How Can I Verify I Am Actually Getting the Advertised Refresh Rate?
Navigate to Windows Settings > System > Display > Advanced display and confirm the selected rate has no asterisk. Cross-check with the monitor’s built-in refresh-rate indicator if available, or run the online UFO motion test at 144 Hz or above. If motion still looks inconsistent, investigate frame-time stability in your GPU control panel.
Can a Bad Cable Cause Flicker or Black Screens Even at 60 Hz?

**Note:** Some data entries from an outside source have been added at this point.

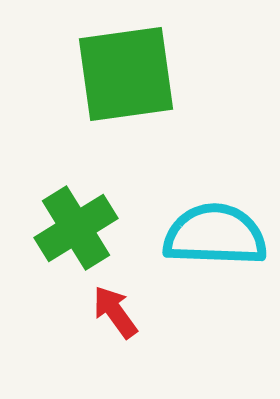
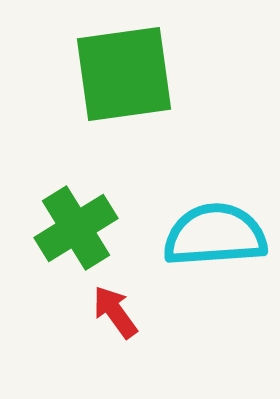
green square: moved 2 px left
cyan semicircle: rotated 6 degrees counterclockwise
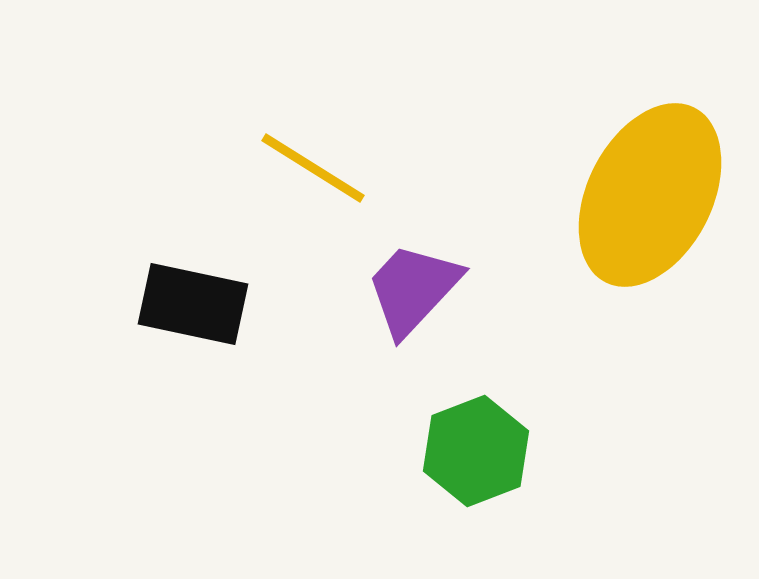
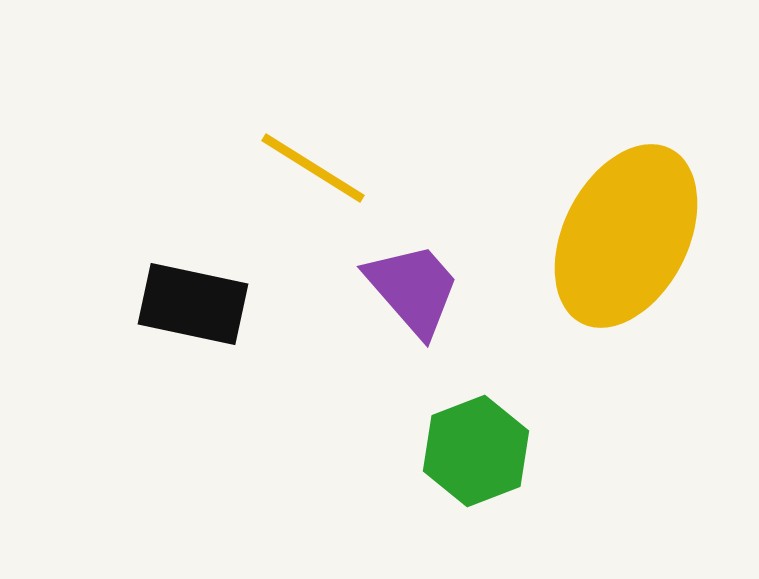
yellow ellipse: moved 24 px left, 41 px down
purple trapezoid: rotated 96 degrees clockwise
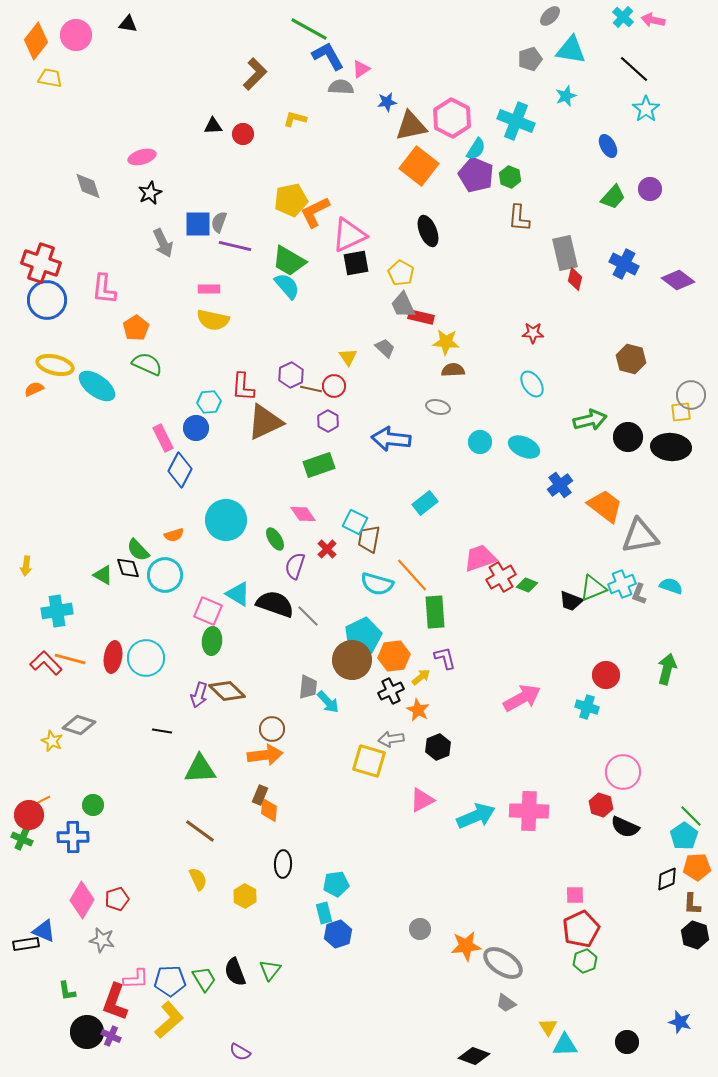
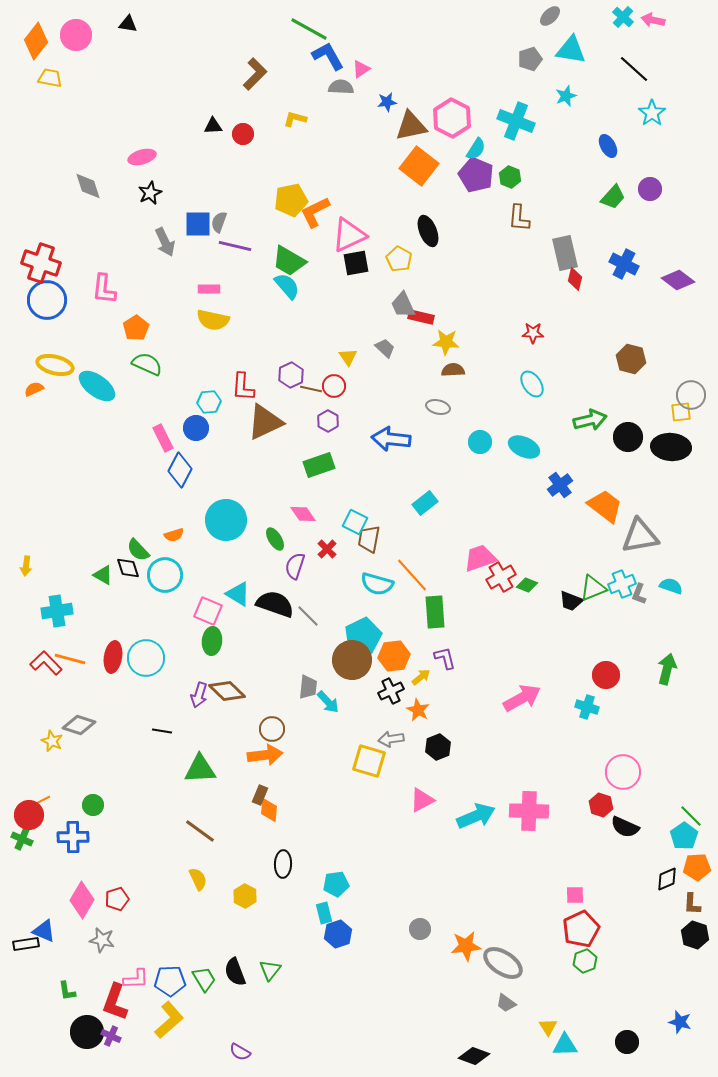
cyan star at (646, 109): moved 6 px right, 4 px down
gray arrow at (163, 243): moved 2 px right, 1 px up
yellow pentagon at (401, 273): moved 2 px left, 14 px up
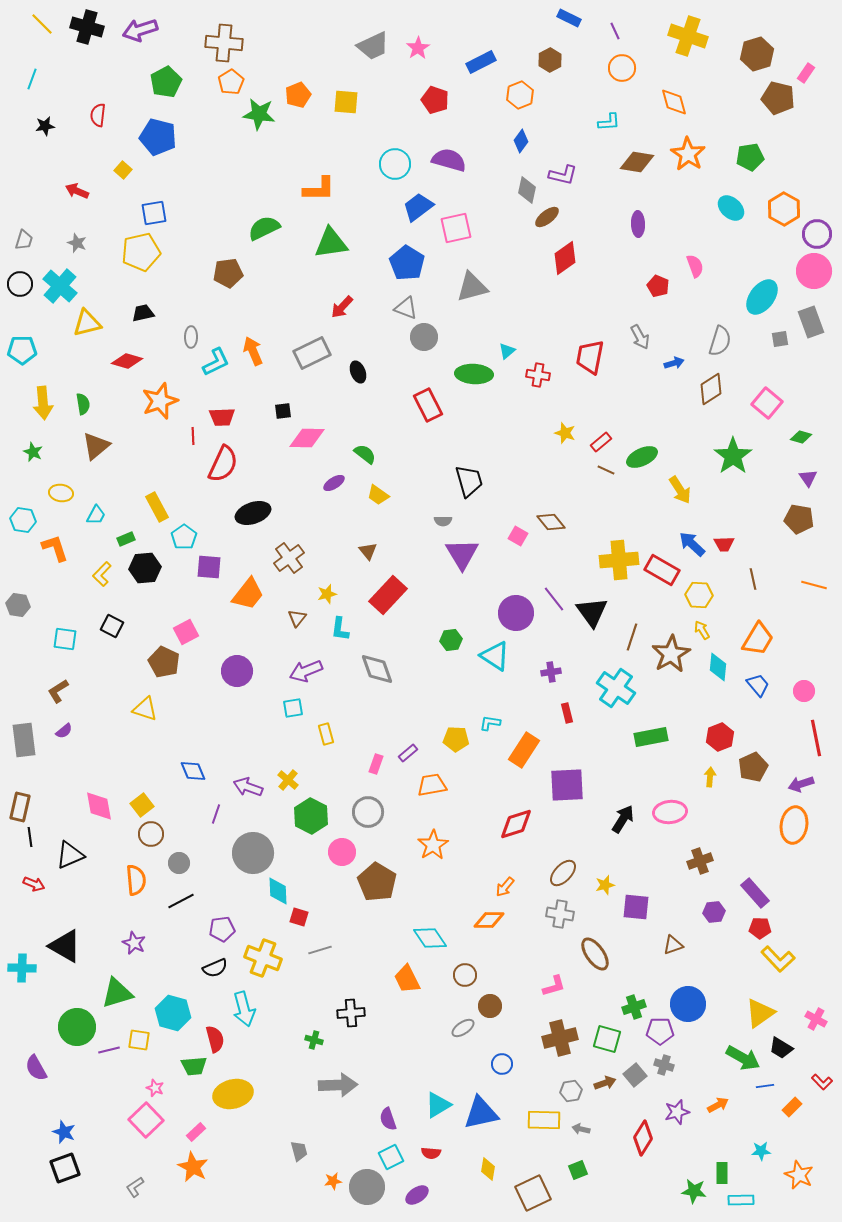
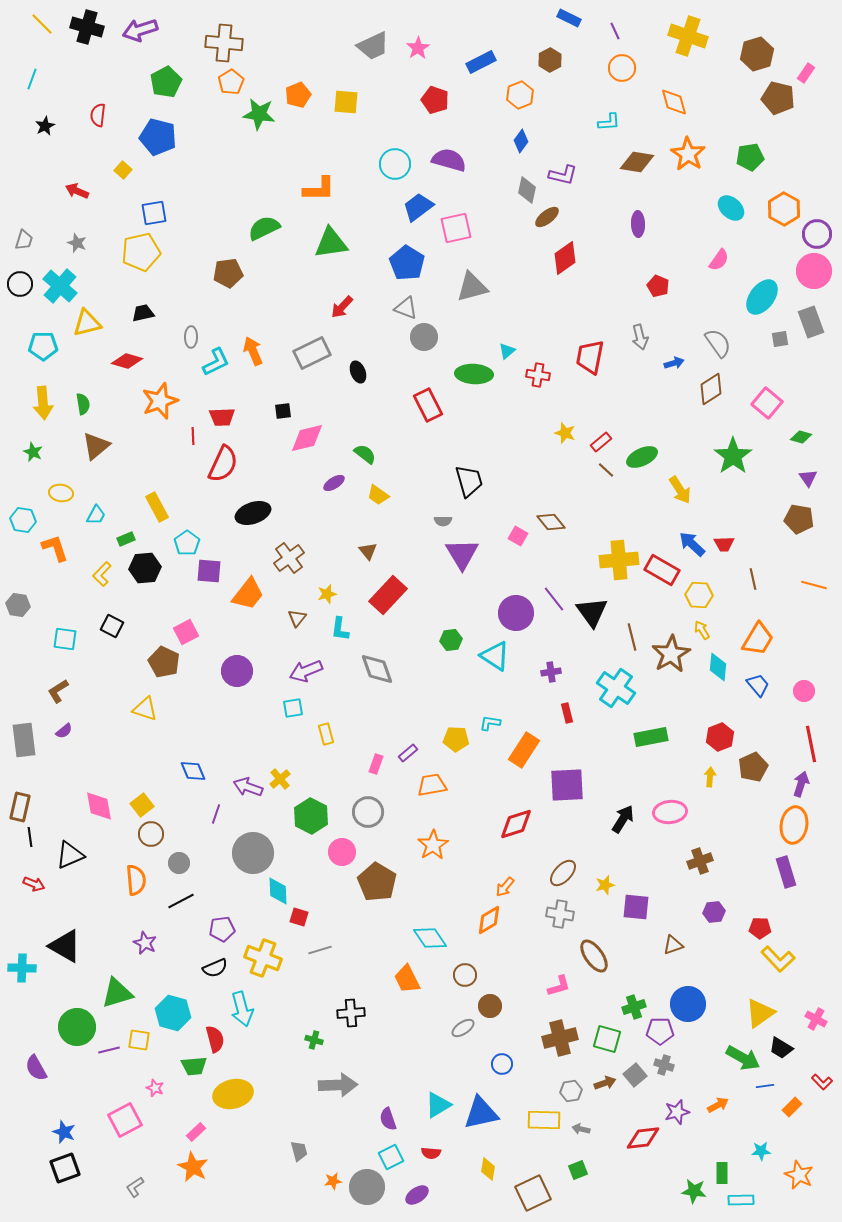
black star at (45, 126): rotated 18 degrees counterclockwise
pink semicircle at (695, 266): moved 24 px right, 6 px up; rotated 55 degrees clockwise
gray arrow at (640, 337): rotated 15 degrees clockwise
gray semicircle at (720, 341): moved 2 px left, 2 px down; rotated 52 degrees counterclockwise
cyan pentagon at (22, 350): moved 21 px right, 4 px up
pink diamond at (307, 438): rotated 15 degrees counterclockwise
brown line at (606, 470): rotated 18 degrees clockwise
cyan pentagon at (184, 537): moved 3 px right, 6 px down
purple square at (209, 567): moved 4 px down
brown line at (632, 637): rotated 32 degrees counterclockwise
red line at (816, 738): moved 5 px left, 6 px down
yellow cross at (288, 780): moved 8 px left, 1 px up; rotated 10 degrees clockwise
purple arrow at (801, 784): rotated 125 degrees clockwise
purple rectangle at (755, 893): moved 31 px right, 21 px up; rotated 24 degrees clockwise
orange diamond at (489, 920): rotated 32 degrees counterclockwise
purple star at (134, 943): moved 11 px right
brown ellipse at (595, 954): moved 1 px left, 2 px down
pink L-shape at (554, 986): moved 5 px right
cyan arrow at (244, 1009): moved 2 px left
pink square at (146, 1120): moved 21 px left; rotated 16 degrees clockwise
red diamond at (643, 1138): rotated 52 degrees clockwise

Yes. Insufficient bandwidth or poor shielding can prevent proper EDID handshaking, causing the monitor to lose sync entirely. Certified cables reduce this risk; generic cables marketed as “2.1 compatible” frequently fail under real load.
Should I Use DSC for 4K High-Refresh on Older GPUs?
DSC is the practical solution for achieving 4K 144 Hz or 160 Hz on DP 1.4 or limited HDMI 2.1 ports. It is visually lossless for gaming and removes the need for chroma subsampling in most cases. Disable it only when your cable and GPU supply enough uncompressed bandwidth.
Which KTC Monitors Need the Strictest Cable Requirements?
Dual-mode 4K models such as the M27P6 and H27P6, plus any 300 Hz+ esports panel pushed to its overclock limit, benefit most from certified high-bandwidth cables. Lower-resolution 360 Hz models like the H25X7 are far more forgiving on cable choice.